DEKA's recruiting process is illustrative of the sorts of skills that FIRST is attempting to encourage. Anyone who wants in is subjected to a "whiteboarding" session that includes the candidate plus 10 senior people. The topic may or may not cover the person's actual area of expertise, because that's sort of a given if you've been invited.

Instead, the group debates all sorts of questions to which there is no right answer. More than anything else, the experience is meant to gauge whether or not someone can be a team player, and whether they are willing to take the sorts of well-reasoned risks necessary for meaningful innovation.

Here's what gets considered: "Do they get defensive? Do they go into denial? Are they willing to throw out ideas? Do they respond when you laugh? When they watch two of your own guys have a debate about what the right answer is, do they join in? Are they thick-skinned? Because in the end, all I want around DEKA are people that are passionate about technology that have a feel for it, like to be challenged by problems to which there is probably no good answer, that can collaborate when necessary, cooperate, but stand their ground and take a position and make sure [an argument] is well-heard and well thought-out."

By the way, what degree you hold is secondary, despite the fact that DEKA is in close proximity to some of the top science schools in the United States including Dartmouth, Harvard, MIT, Princeton Yale and, yes, the local trade school. Even though he's technically a physicist, Kamen never graduated from college and he jokes that all you need to apply for a job at DEKA is an "associate's degree," as in you know somebody.

All in all, he's an equal opportunity innovator: There's a wind turbine on Kamen's property and his garage includes one of the first Tesla electric vehicles to drive off the production line. When he's in the mood, he commutes to DEKA by piloting one of his helicopters. His own childhood was less than orthodox, maybe partly because his father was an illustrator for EC Comics, the label run by the founder of Mad magazine. By the time Kamen graduated high school (just barely), he was building gadgets in his parent's Long Island basement and making more money than both of them, combined.

Kamen credits his father for teaching him that making mistakes is simply part of the recipe for future success, especially when innovation is on the line.

"People are under enormous pressure, I think, to not fail," he says. "Parents don’t want to see the pain of failure. The teachers punish you for failing. Your boss punishes you for failing. So people learn throughout their life gradually, to find all sorts of ways to not fail, which frankly is easy to do. But again, the unintended consequence of redefining success as lack of failure is that we quickly become so risk-averse and everything we do in life is only marginally better than what we did yesterday. Life is so short. We shouldn’t waste any of it trying to do anything marginal."

BRAIN WAVES

What was the best advice you ever got?

It was from my father when I was a little kid.
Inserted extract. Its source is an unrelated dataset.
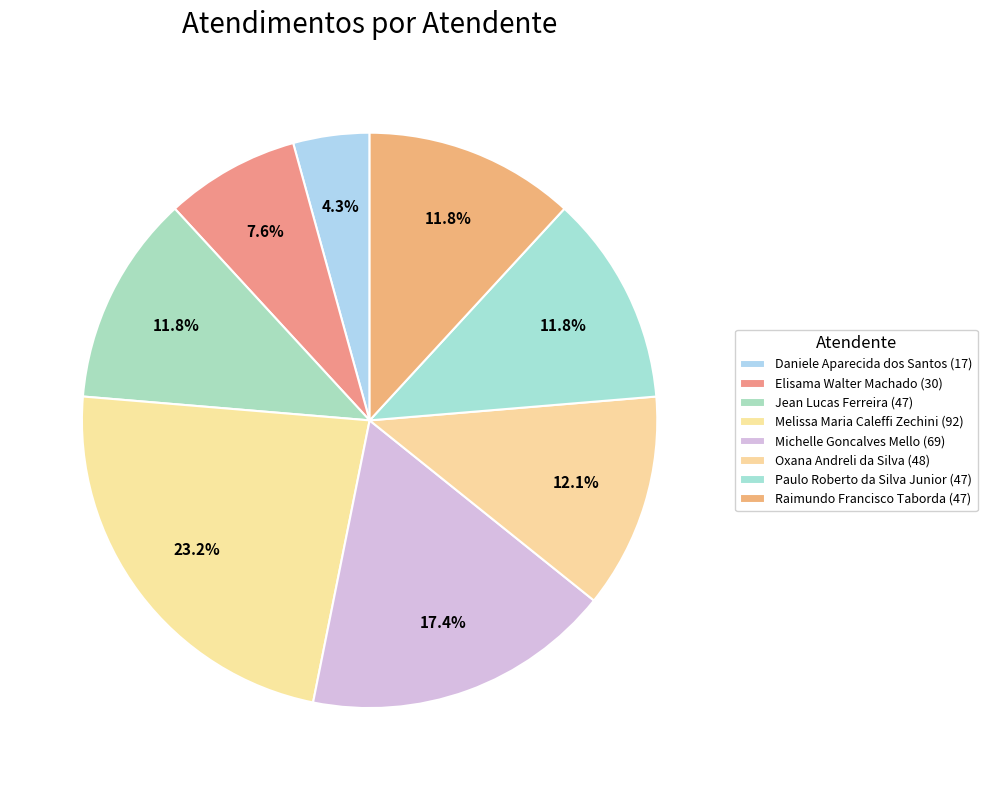

To the nearest percent, what is the difference between the Melissa Maria Caleffi Zechini and Jean Lucas Ferreira slice percentages?

11%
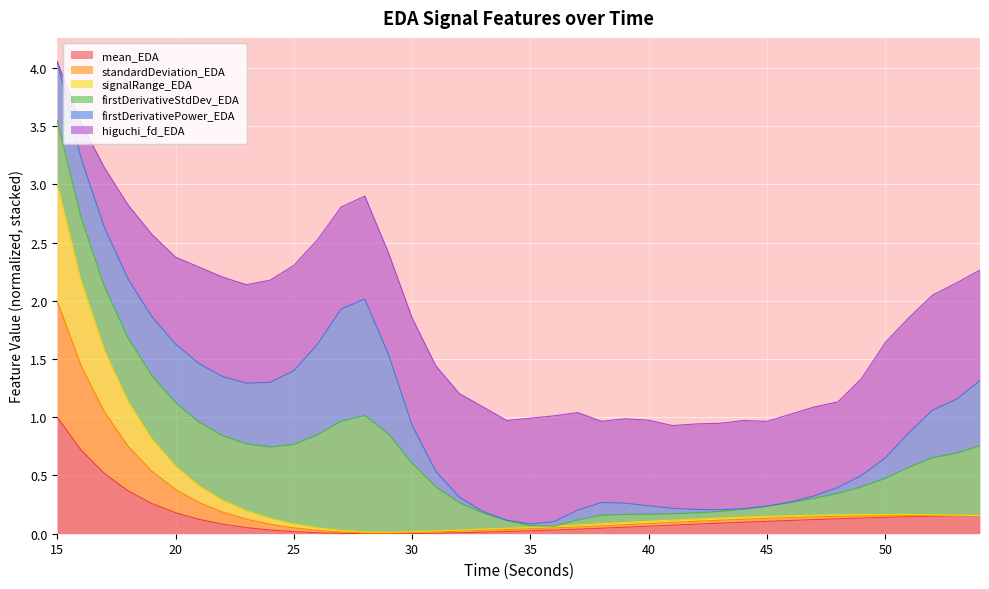

Which category has the highest value in the mean_EDA series?

15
He said, ‘Find something you love to do and learn how to do it so well that you can make a living doing it, because if you don’t do that you’re going to have to make a living doing something you don’t like doing.' … Then the follow-up to that was ‘Whatever you do as long as you continue to believe in it, don’t give up.'

What was your biggest mistake, if you could list just one?

I've never regretted anything I've done, even the things that I’ve failed at. I’ve often regretted not trying something really big, because you’ll never know.

What would you tell your younger self?

Get used to dealing with failure, as long as it doesn’t hurt people around you, as long as it doesn’t hurt you physically, or it doesn’t hurt you so much that you can’t pick yourself up. Don’t be irresponsible in your risks, but as long as the project can fail without it causing the person to fail, keep trying, keep taking the best shots, learn from them, pick yourself up. If people ridicule you look them in the eye and say, ‘Yeah, I may have failed, but at least I tried’ and get on with it.